When I went into the rest room the next day, I heard Cindy's voice and guessed that she was in one of the stalls. As soon as the door closed behind me, she stopped talking. I handled what had brought me into the rest room, washed my hands and left. During those three minutes, there was no noise from her stall. I suspect she took her cellphone into the rest room.

I talked to my partner and he says we need a tight policy prohibiting all personal cellphone use, as Cindy's the first to complain that we have "different rules for different employees" and she's our only minority employee. Do we really?

A: Don't punish your other employees because Cindy abuses the flexibility others have earned. Instead, issue a policy that says personal phone use needs to be limited to before and after the work day or at lunch time except for emergencies or an occasional call. Ask everyone to keep the occasional call brief, to change their ringtones to silent and to leave their cellphones in their purses or desk drawers. Add that you'll individually discuss the situation with anyone who abuses the policy's flexibility and that the great majority of employees have acted responsibility and thus don't need to radically change their behavior.

Personal cellphone use can be habit-forming for many, and Cindy may have reached "addict" status. In addition to her calls, you may notice that she makes multiple errors out of distraction.
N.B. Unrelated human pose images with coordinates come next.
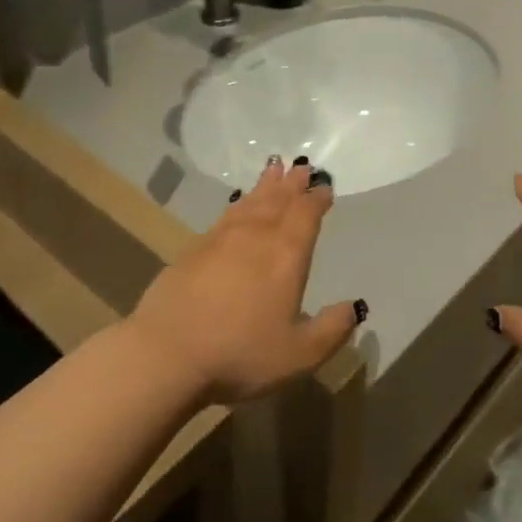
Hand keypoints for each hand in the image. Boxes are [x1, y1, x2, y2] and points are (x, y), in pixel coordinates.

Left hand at [126, 159, 362, 404]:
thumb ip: (331, 330)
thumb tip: (355, 307)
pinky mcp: (194, 249)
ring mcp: (221, 239)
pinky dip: (238, 203)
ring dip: (266, 185)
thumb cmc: (240, 353)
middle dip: (292, 183)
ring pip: (250, 202)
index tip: (324, 188)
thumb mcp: (298, 354)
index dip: (317, 199)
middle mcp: (256, 236)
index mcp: (286, 255)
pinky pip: (226, 215)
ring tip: (274, 169)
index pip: (306, 215)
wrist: (166, 353)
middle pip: (278, 200)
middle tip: (301, 166)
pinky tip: (239, 203)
Given that you suspect Cindy has gone underground with her personal cell use, ask her to leave her phone in the car and let her know her personal calls can come through the main switchboard.

Flexibly worded policies do present risk, and your partner's right that your policy needs to fairly written and fairly applied to all. The word "occasional" may cause a problem, because it offers a loophole that Cindy may decide to drive a truck through. Cindy may also choose to document any coworker's cellphone use and grieve any discipline you later mete out.

Attorney Tom Owens III outlines both the legal risk and how employers can offer flexibility and minimize their risk. "Different standards applied to similarly situated employees can be a recipe for trouble. When some employees get the benefit of policy enforcement flexibility while others do not, employers must be prepared to demonstrate a legitimate, non-discriminatory basis for that difference in treatment. Consistent practices and good documentation are key."

Cindy's actions, provided you've fairly documented them, appear to have given you a non-discriminatory basis for reining her in — as long as you also counsel any other employee who abuses your flexibility.

Finally, as a manager, you need to set an example for your employees. Is your cell phone put away?